The place had come a long way. It used to be dark, dank, and dungeonlike. Worse, it had smelled of armpits and old towels. I’d almost given her rooms upstairs. She refused. Just because I was prince didn’t mean I could ignore the law, she said. In fact, I should set an example because I was prince.
“Stupid law,” I’d said. “Just wait till I’m king...”
I was referring to the decree that barred dwarves from the surface. They could go out to trade, but they were forbidden from making their homes aboveground. This didn’t sound so bad. I used to think dwarves were like moles, happy to dig and tunnel and snack on earthworms. But then I learned that dwarves didn’t always live underground. Many had been miners, yes, but many more were farmers, foresters, traders.
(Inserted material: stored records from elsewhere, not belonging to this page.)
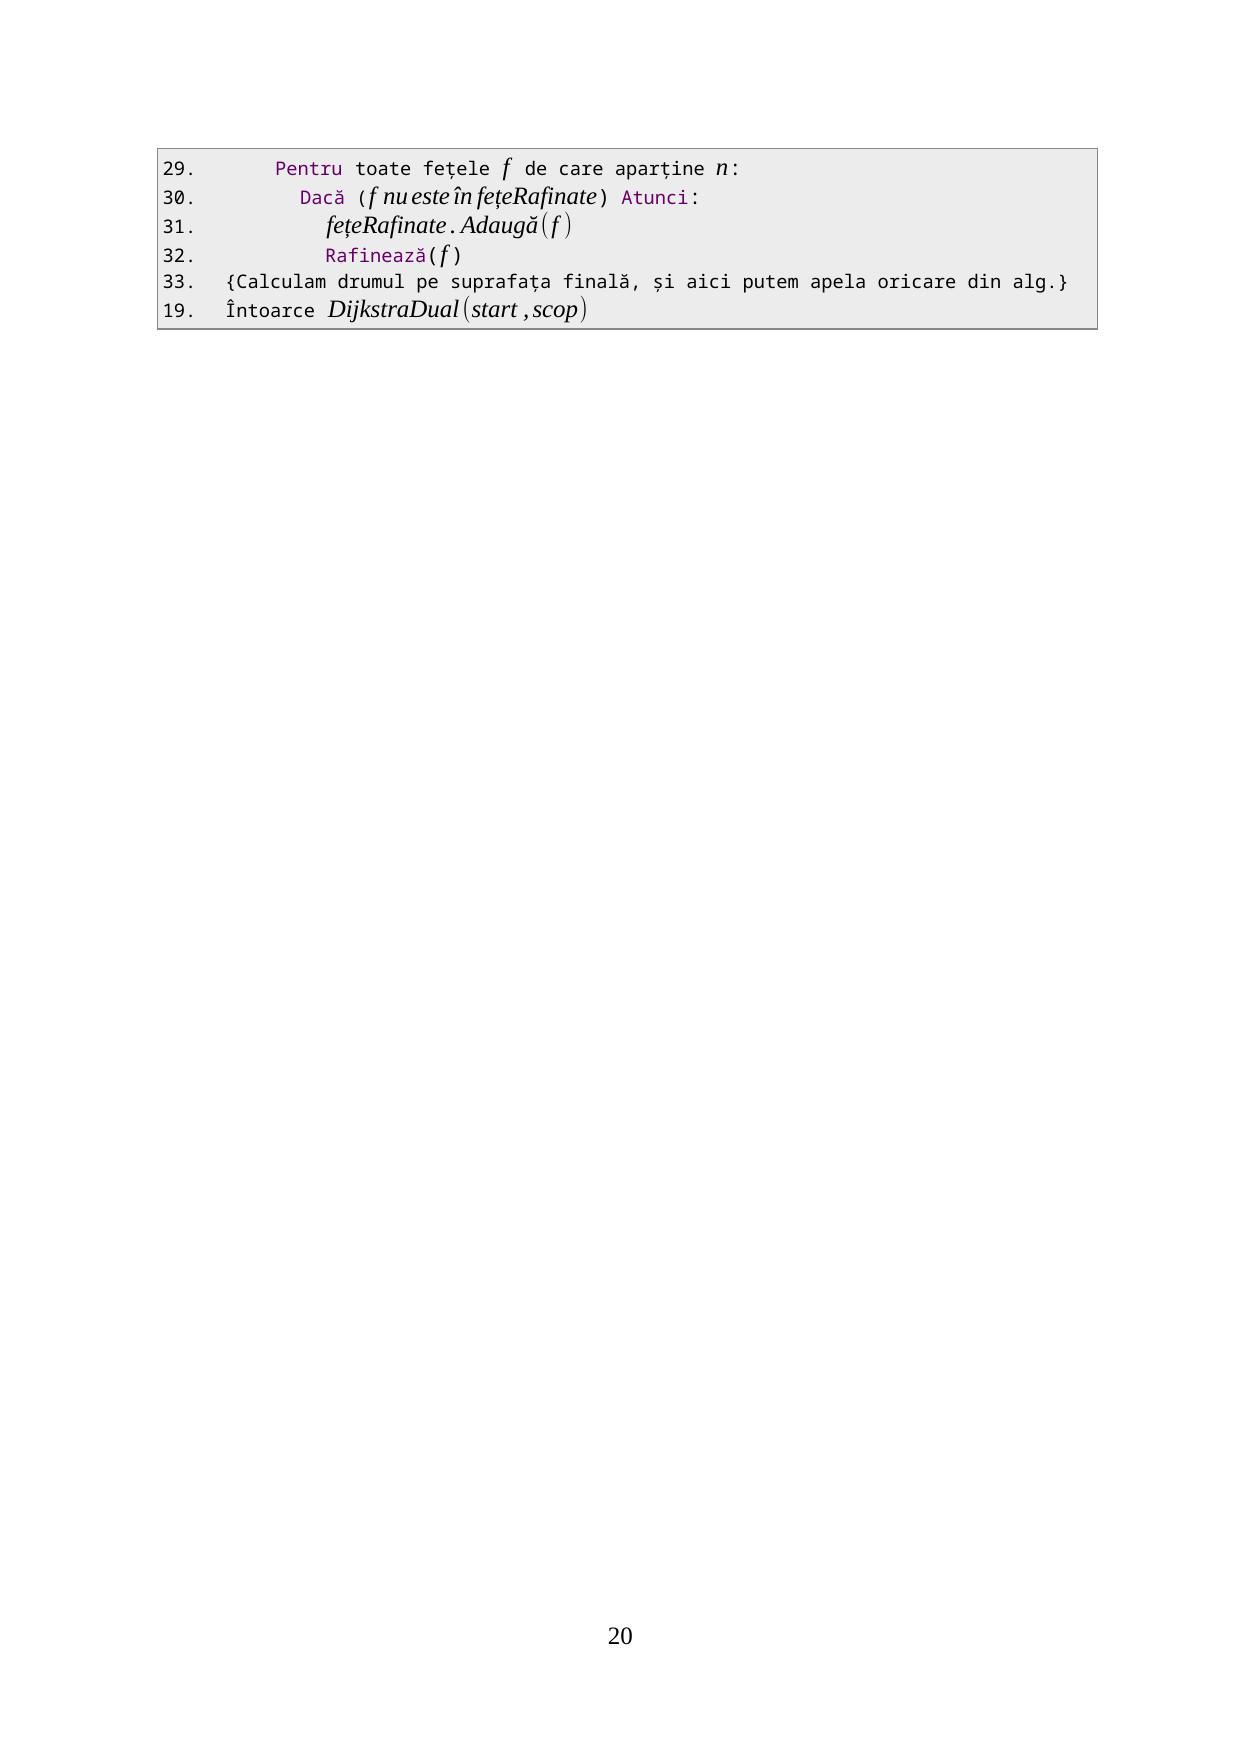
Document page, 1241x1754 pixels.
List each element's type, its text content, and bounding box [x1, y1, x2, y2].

list Întoarce [158, 288, 1097, 328]
list Dacă () Atunci: [158, 176, 1097, 204]
list Rafinează() [158, 234, 1097, 263]
list Pentru toate fețele de care aparține : [158, 149, 1097, 176]
list {Calculam drumul pe suprafața finală, și aici putem apela oricare din alg.} [158, 263, 1097, 288]
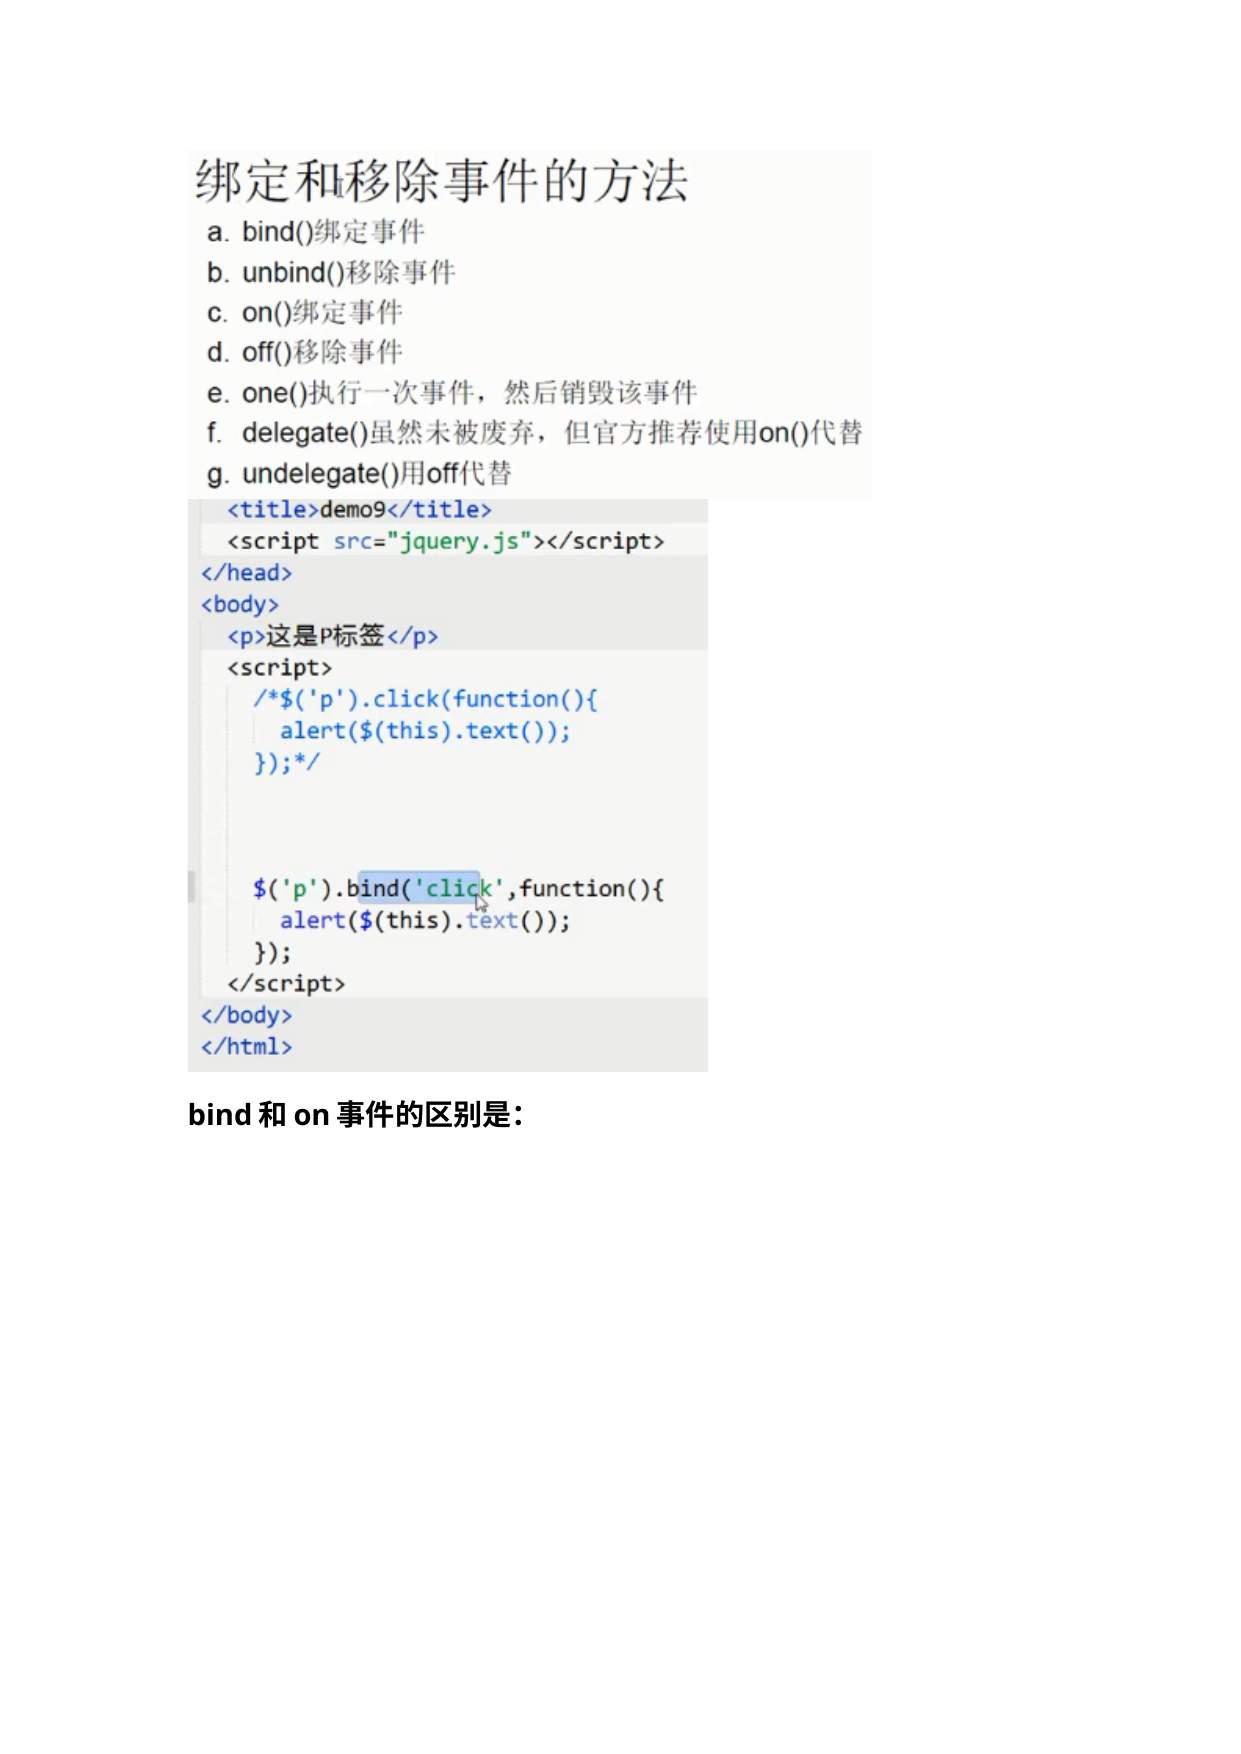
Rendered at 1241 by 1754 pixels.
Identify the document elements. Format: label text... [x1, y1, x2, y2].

They lived on the plains, but for the most part the dragons left them alone. Dwarven magic didn’t threaten the beasts. Dwarven goods made excellent bribes.
Like magpies and wyverns, dragons loved shiny things. A jewelled crown would buy your village months of ‘protection’, nevermind that a dragon couldn’t possibly wear it.
After the Dragon Wars, we elves called out the dwarves on their so-called neutrality. Elf and dwarf met on the battlefield. We won, and that’s why the world is the way it is.
“Anything I need to know about your rooms?” I asked. “How’s the ventilation?”
She looked up. “Are you trying to change the subject? You can’t dodge this tour forever.”
It had taken a lot to make the cellars liveable. They were close to the moat so dampness was a problem. I’d personally sealed the walls, floors, and ceilings with teflar and armorglass. The teflar was cheap but I went all the way to Drystone for the glass makings.
I was the only one who knew where Valandil had gotten his white sand and telling others didn’t feel right. Not unless they wer
e my apprentice, and really, when was I going to have time to train an apprentice? Politics is a full-time job.
I’d wanted to insulate Mina’s apartments, but it wasn’t necessary. It was cool in the summer, warm in the winter, and constant no matter the weather. I had still needed vinyrral tiles, however. The solar chimney didn’t work at night, or on cloudy days. With the tiles the chimney had a dependable supply of heat, allowing it to work around the clock. Problem was, they don’t make vinyrral tiles anymore. I’d been forced to buy an old townhouse for materials.